– Я хочу вернуться домой, а не сидеть в дурацкой школе для фриков. – Метель облизывала ноги Айсин. – Мое место не здесь!
Снежная буря крепчала, заволакивала белый толстый ковер, покрывая его хрустящей наледью. Фелу и Эль пришлось подняться с кресел и отойти подальше, чтобы не обморозить кожу.
– И никто меня здесь насильно не удержит, – прорычала Айсин, ощущая, как иней покрывает ее губы. Вьюга вздыхала, завывая, размахивая холодными розгами, увеличивая радиус действия. Костер в камине от соприкосновения с холодом ярко вспыхнул и мгновенно потух.
– Никто и не собирается, – арона Опирум постаралась перекричать шум метели. – Но ваш портал больше никогда не откроется.
Тяжесть бессилия и печали разом навалилась на Айсин, и снег осыпался на ковер алебастровым налетом. Она видела, как открываются рты Эльвии, Феликса и Нарины, видела их губы, выдающие какие-то звуки, но ничего не понимала. Ей казалось, что они – жители чужой страны, говорят на варварском языке, и у нее нет с ними ничего общего. Единственное, что имело значение – это дыра в сердце. Она обратилась к ней, словно могла потрогать дрожащими пальцами разорванные края кровоточащей раны, откуда только что вырвали отца.

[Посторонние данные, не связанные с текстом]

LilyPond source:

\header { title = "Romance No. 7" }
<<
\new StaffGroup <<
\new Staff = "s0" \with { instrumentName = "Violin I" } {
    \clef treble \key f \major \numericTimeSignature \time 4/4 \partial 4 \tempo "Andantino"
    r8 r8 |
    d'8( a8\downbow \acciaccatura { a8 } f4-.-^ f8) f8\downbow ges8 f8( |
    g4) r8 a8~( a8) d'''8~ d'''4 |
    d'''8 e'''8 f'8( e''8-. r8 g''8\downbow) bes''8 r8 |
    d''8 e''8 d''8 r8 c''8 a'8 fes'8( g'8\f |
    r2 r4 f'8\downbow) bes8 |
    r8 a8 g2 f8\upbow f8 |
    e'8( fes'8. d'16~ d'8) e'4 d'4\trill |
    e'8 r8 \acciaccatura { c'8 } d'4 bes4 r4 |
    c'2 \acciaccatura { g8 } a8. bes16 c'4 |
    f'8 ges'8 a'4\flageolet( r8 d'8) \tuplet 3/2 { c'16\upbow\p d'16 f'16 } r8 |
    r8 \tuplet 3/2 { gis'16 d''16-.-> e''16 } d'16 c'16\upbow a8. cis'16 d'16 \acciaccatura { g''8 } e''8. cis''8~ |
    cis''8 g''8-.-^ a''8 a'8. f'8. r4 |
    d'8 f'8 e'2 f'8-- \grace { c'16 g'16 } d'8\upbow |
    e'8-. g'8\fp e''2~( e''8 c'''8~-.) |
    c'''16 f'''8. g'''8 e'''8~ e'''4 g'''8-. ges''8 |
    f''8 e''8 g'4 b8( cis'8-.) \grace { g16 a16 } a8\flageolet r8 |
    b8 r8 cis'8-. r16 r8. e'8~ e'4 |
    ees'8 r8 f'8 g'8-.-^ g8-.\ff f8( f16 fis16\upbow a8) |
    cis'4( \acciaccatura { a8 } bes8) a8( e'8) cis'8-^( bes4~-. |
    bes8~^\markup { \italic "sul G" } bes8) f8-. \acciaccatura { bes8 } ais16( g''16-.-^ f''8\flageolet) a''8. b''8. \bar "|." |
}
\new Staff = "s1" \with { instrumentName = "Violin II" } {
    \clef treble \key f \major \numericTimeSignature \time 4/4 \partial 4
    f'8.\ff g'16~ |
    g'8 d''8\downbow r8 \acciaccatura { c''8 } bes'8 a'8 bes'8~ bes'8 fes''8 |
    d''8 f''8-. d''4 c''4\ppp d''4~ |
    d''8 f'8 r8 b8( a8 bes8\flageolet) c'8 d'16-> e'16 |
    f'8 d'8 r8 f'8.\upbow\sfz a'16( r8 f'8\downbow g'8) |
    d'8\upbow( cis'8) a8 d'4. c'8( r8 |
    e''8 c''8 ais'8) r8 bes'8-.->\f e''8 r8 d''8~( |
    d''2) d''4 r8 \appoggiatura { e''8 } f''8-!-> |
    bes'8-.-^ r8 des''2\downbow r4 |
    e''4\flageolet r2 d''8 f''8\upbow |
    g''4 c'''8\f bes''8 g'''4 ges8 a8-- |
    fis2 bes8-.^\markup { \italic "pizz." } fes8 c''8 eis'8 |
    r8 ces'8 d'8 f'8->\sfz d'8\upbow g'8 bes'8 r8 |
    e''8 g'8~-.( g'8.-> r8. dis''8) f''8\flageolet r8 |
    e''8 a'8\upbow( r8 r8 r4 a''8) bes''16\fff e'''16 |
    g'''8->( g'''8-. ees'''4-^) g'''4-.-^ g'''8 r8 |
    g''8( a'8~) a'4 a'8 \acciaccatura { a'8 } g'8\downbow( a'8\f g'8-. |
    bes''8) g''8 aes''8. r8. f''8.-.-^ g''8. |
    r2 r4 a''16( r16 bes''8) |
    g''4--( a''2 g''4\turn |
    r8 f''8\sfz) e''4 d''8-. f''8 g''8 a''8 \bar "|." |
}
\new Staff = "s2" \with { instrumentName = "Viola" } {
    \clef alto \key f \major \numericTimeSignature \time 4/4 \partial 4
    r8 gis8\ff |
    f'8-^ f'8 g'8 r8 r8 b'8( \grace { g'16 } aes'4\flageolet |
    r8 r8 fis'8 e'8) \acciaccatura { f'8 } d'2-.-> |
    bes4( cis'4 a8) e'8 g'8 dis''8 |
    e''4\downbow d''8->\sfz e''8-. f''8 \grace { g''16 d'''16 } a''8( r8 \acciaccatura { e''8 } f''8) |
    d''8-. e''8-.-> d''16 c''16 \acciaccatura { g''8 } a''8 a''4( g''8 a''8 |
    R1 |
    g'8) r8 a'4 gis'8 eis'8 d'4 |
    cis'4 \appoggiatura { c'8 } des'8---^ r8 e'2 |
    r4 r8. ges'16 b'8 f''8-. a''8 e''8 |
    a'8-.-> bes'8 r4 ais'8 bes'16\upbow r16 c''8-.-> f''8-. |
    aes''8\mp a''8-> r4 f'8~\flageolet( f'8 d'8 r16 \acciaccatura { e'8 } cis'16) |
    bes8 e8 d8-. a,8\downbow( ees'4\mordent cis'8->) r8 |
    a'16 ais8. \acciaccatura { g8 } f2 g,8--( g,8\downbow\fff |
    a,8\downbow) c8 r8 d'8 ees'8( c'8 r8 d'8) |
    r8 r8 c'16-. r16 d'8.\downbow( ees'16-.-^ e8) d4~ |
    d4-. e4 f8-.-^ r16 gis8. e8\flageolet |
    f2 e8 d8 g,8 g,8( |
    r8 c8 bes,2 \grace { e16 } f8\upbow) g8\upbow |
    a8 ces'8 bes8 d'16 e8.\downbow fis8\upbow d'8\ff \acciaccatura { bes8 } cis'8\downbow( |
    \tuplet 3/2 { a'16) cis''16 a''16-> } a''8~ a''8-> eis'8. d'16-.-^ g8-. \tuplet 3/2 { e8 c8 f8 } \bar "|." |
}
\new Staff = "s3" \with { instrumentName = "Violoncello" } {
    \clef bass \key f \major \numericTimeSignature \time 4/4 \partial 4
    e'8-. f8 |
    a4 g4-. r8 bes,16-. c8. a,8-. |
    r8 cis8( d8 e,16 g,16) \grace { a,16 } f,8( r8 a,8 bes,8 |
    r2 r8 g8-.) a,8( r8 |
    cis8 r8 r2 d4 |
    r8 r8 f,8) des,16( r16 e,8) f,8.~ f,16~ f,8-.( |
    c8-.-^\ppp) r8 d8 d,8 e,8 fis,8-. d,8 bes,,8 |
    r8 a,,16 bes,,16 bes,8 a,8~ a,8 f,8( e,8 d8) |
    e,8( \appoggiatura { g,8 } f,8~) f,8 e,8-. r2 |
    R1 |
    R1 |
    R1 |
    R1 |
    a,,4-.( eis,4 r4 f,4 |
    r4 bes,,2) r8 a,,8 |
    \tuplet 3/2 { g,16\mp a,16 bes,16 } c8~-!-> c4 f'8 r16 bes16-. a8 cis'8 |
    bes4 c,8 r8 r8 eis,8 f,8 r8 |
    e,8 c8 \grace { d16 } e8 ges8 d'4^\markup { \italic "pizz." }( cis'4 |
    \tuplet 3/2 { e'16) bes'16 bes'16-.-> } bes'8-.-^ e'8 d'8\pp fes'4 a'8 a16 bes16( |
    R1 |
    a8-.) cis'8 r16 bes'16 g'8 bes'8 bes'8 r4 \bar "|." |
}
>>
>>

Просторный зал окрасился морской зеленью, перечным красным, охрой и индиговыми тонами, когда распухшее жаркое солнце проникло в восточную часть дворца сквозь витражную крышу. Оранжевые и золотые пылинки кружили в воздухе, словно любовники в танце. Три пылающих камина согревали помещение, пахло дымом и жареным мясом. Круглые деревянные столы и стулья, расположившись в беспорядке по залу, напоминали разбежавшихся пауков. На одних гобеленах, украшающих стены, были изображены белые львы, стоящие на могучих задних лапах, на других – львиные морды, искаженные яростью, испускали немой рык, их гривы трепетали на ветру, а зубы блестели опасностью острейшего лезвия. Самый широкий гобелен с бледными нитями висел за спинами преподавателей. От их стола доносились равномерный скрежет столовых приборов и тихие волны разговоров, которые часто заглушались громкими пересудами шамадорцев. Несколько парней о чем-то спорили, постукивая кружками по деревянной поверхности. Самый худой из их компании, красноволосый, похожий на азиата, залпом выпил содержимое кружки и с быстротой молнии проглотил с дюжину цыплячьих ножек, горкой лежавших на блюде в центре стола. Когда он подавился куском, громыхнул смех, а затем, с трудом откашлявшись, он и сам заржал так, что куски курицы полетели во все стороны. Гвалт поддерживался и с другого конца зала, где компания активно спорила, чей горогон сильнее. За соседним столом переговаривалась группа студенток, то и дело закатывая глаза и недовольно щурясь, когда смех звучал так, что они не могли слышать друг друга. Одна девушка, стройная, как ива, с длинными ухоженными волосами цвета водорослей и глупеньким выражением лица, перехватила выходящую из зала Лиар и набросилась на нее с вопросами, выпаливая их, как дротики, словно собирала все последние сплетни. Она тараторила так, что слова превращались в абракадабру.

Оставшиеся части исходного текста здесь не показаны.